The Western Cape African National Congress (ANC) is preparing for crunch talks with the party's top six on Monday, following the disbandment of the party's Cape Town metro leadership.
President Jacob Zuma and the ANC's top officials will meet the provincial executive committee (PEC), the new ANC Cape Town regional task team, and disaffected leaders of the metro who lost their positions.
The other senior members of this "fact-finding" mission are ANC national chairperson Baleka Mbete, treasurer general Zweli Mkhize, secretary general Gwede Mantashe, deputy secretary general Jesse Duarte, and deputy president Cyril Ramaphosa.
The six leaders each spent most of Sunday visiting one of the province's six regions, to ascertain how members there feel about the discord between provincial and regional leaderships.
The Western Cape ANC has been plagued by deepening factionalism for almost two years. It came to a head at the provincial policy conference in Stellenbosch, a week before the ANC's national policy conference.
Provincial secretary Faiez Jacobs told News24 this week that the top six will not make any rulings on the province's affairs, but will take recommendations to the party's next national executive committee meeting in August.
At the centre of the discussions will be the disbandment of the Cape Town regional executive committee. The decision was taken at the Stellenbosch PEC meeting in the early hours of June 25.
Leaders of five of the six regions broke ranks that weekend to hold an impromptu press conference, at which they accused the PEC of wanting to impose its decisions for the policy conference without following procedure. They called for the PEC to go.
The next day, provincial secretary Faiez Jacobs said the metro's leadership had been ignoring the PEC’s authority for almost two years.
The PEC made the decision that weekend, after Cape Town branch leaders disrupted their meeting. They reconvened after the disruption, and worked through the night.
It was the last straw, Jacobs told News24 on Thursday.
He said the PEC had the right, according to the party's constitution, to disband regions. It was not the first province to have done so. A similar scenario played out in the North West in 2015.
He wanted the province to return to a functional level before his term ends in two years, and believed the metro's leadership was "deliberately disrupting organisational renewal".
'Go back to political school'
The ANC Youth League in the province on Friday however repeated the call for the PEC to be disbanded, rather than the region. Jacobs and the PEC needed to "go back to political school", the league said.
Provincial ANCYL chairperson Muhammed Khaled Sayed said the PEC was increasingly ignoring the league’s autonomy and wanted to make its feelings known. It believed the disbandment was not lawful and the current PEC leadership was failing.
Former Cape Town chairperson Xolani Sotashe said he could not speak to the media ahead of the meeting, pending a possible resolution about his disbanded region.
He however said at the impromptu press conference in June that the PEC was dividing the province, instead of leading it.
"We all know there is a problem in the organisation. Even national has pronounced on factional battles that must be rooted out," Sotashe said.

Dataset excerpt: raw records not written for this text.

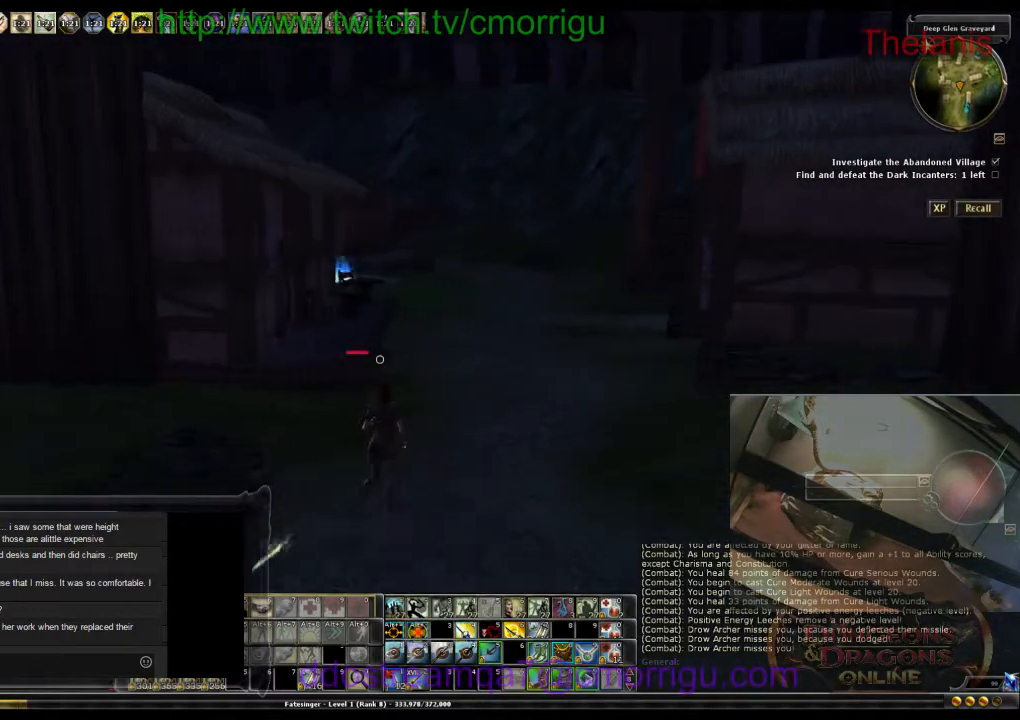
{"keys": ["w"], "events": []}
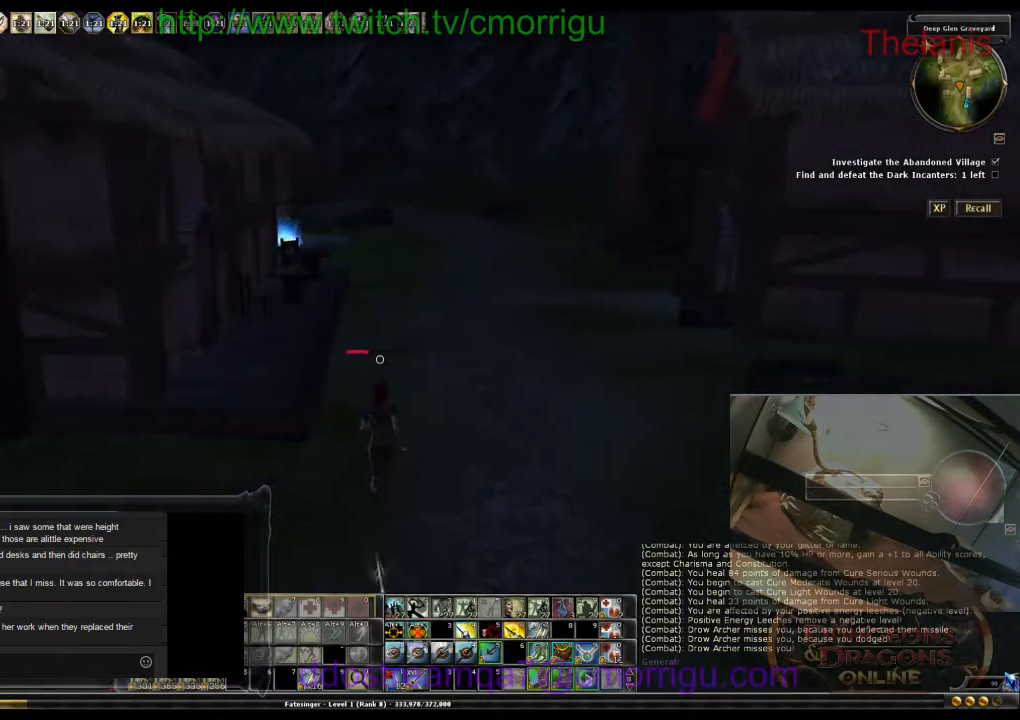
{"keys": ["d", "w"], "events": [[367, "d", "down"]]}
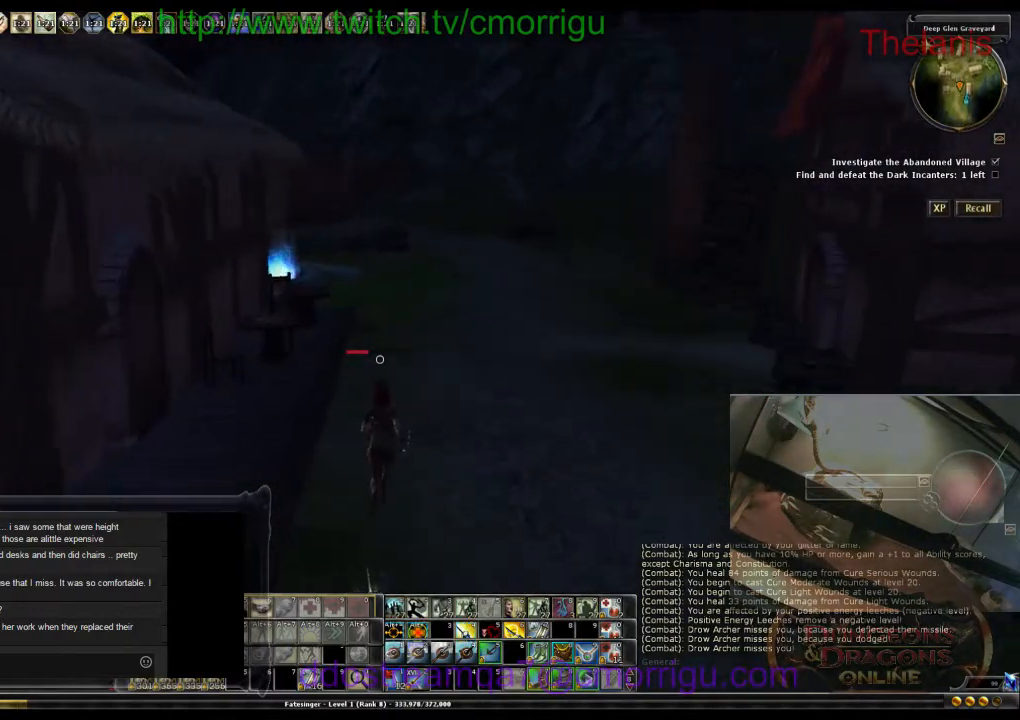
{"keys": ["w"], "events": [[267, "d", "up"]]}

"People think they own the ANC, people who do not subscribe to the traditions of the ANC. We would be failing if we did not speak out against these things. We have been disciplined enough."
ANC presidential race
The meeting with the top six is due to take place at 10:00, and parties will be afforded the opportunity to make their cases.
It is believed the ANC's national presidential race between front runners Nkosazana Dlamini-Zuma and deputy president Cyril Ramaphosa is at the root of the discord.
Branches, not the provincial or regional structures, will decide which delegates get to represent them at the party's national elective conference in December, where a new leader will be elected.
The province has 350 ANC branches, the second smallest by numbers in the country.
The ANC’s increasing decline at the 2016 provincial polls has been blamed on the divisions, made worse by the suspension of former leader Marius Fransman.